GROSSETO – Benito Bromo era un giovane insegnate delle scuole medie quando Grosseto fu colpita dall’alluvione, il 4 novembre del 1966. È lui stesso a raccontare quella giornata, l’inizio, quasi normale, e il rocambolesco ritorno a casa su vari mezzi di fortuna.
Ecco il suo racconto:
Quella mattina di novembre mi recai a Campagnatico sede della scuola media dove insegnavo. Nel pomeriggio si teneva un consiglio di classe. Poiché l’Ombrone, ingrossato dalle abbondanti piogge, minacciava di uscire dagli argini, suggerii ai miei colleghi di sveltire la riunione perché, dissi loro, “l’Ombrone faceva paura”.
Al termine partii subito e con l’auto mi avviai verso Grosseto. Purtroppo, giunto ad una curva della strada che portava a Batignano, mi imbattei in una grande pozza d’acqua che bloccò la mia auto in mezzo alla strada.
Fu provvidenziale l’intervento di una pattuglia dei carabinieri. Con la loro auto mi trainarono fino ad un luogo sicuro dove poter lasciare il mezzo in panne. Grazie alla disponibile delle forze dell’ordine riuscii a raggiungere il bar di Batignano. Nel locale avevano trovato rifugio moltissime persone bisognose di riparo e di indumenti asciutti.
Ricordo che essendo arrivato tra gli ultimi non mi rimase altro che riscaldarmi con una bevanda calda consumata in piedi, addossato alla macchina del caffè il cui tepore mi dava un certo sollievo. Trascorsi la notte al riparo dalla pioggia, ma con i vestiti umidi, in condizioni psicologiche devastanti, anche dovute all’impossibilità di comunicare con la mia famiglia che non aveva mie notizie dal giorno precedente.
Nel pomeriggio riuscii a trovare un passaggio per Grosseto.
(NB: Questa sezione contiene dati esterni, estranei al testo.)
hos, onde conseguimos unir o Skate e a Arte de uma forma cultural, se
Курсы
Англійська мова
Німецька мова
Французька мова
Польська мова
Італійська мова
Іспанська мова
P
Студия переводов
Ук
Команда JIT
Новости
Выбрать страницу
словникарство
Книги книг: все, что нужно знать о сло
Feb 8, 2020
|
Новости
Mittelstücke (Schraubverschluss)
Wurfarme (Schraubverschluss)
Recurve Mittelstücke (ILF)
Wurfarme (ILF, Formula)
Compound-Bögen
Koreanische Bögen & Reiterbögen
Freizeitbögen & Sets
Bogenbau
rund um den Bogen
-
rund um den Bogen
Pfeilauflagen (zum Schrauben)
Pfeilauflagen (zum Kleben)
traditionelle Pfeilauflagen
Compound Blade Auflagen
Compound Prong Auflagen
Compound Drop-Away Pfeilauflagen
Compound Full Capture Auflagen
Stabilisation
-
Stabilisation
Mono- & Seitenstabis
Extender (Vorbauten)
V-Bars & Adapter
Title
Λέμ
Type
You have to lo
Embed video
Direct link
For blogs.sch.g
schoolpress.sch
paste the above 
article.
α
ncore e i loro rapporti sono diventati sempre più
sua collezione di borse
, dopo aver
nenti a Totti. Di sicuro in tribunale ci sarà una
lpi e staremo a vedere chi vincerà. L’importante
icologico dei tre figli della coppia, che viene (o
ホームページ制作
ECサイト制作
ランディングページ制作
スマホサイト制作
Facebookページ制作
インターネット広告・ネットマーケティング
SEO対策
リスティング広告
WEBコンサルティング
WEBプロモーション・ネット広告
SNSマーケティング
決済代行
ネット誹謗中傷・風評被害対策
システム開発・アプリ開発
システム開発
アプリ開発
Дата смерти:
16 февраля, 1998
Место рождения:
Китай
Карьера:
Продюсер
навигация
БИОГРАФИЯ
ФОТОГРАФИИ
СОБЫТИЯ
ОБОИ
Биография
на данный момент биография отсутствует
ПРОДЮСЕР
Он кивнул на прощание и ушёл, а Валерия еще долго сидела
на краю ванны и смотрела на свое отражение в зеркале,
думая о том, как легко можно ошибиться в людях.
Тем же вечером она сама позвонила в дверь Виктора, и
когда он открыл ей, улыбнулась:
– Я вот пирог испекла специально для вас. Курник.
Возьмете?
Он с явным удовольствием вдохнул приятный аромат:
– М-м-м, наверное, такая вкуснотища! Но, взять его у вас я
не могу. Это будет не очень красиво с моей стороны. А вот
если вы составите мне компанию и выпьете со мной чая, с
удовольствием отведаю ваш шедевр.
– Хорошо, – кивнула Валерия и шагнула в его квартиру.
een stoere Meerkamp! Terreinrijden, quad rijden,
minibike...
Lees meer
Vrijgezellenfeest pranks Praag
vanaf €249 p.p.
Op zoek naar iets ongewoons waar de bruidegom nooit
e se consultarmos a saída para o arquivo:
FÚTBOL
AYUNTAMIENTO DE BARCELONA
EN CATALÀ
Dopo pochi chilometri venimmo bloccati da un fiume d’acqua che attraversava la strada. Le auto 500 riuscivano ad avanzare, e approfittai di un passaggio per proseguire. Pensavo di essere ormai prossimo alla meta, ma giunto a Grosseto in piazza Volturno trovai un grande lago. L’acqua si frapponeva ancora tra me e la mia casa.
Con un canotto dei Vigili del fuoco, in continuo servizio di soccorso, raggiungevo l’inizio di via Oberdan e da lì, con un mio conoscente, occasionale compagno d’avventura/disavventura, che necessitava di ospitalità, proseguimmo a piedi verso casa di mia sorella. Finalmente qualcuno della mia famiglia poteva vedermi!
La mattina del terzo giorno non avendo ancora potuto dare mie notizie agli altri miei familiari salii sull’argine della ferrovia dove, in mezzo ad altre persone, gesticolando, riuscii a farmi notare da mio fratello e mia madre che abitavano in via Brigate Partigiane, zona in cui l’acqua era salita quasi a 4 metri di altezza.
La sera tardi riuscii, con stivaloni ai piedi, a raggiungere la mia abitazione. Potete capire la gioia soprattutto di mia madre.
Voglio chiudere questi ricordi con una nota importante: sono vivo grazie ad un’indicazione fatalmente non recepita. Prima di arrivare alla mia abitazione avevo incontrato delle persone che mi avevano indicato un percorso sicuro, in quanto l’acqua fangosa ed alta non permetteva di vedere il fondo stradale. Non avendo ben compreso ho seguito un altro percorso: se fossi passato nel luogo indicato sarei sprofondato in una grande buca che si era improvvisamente formata.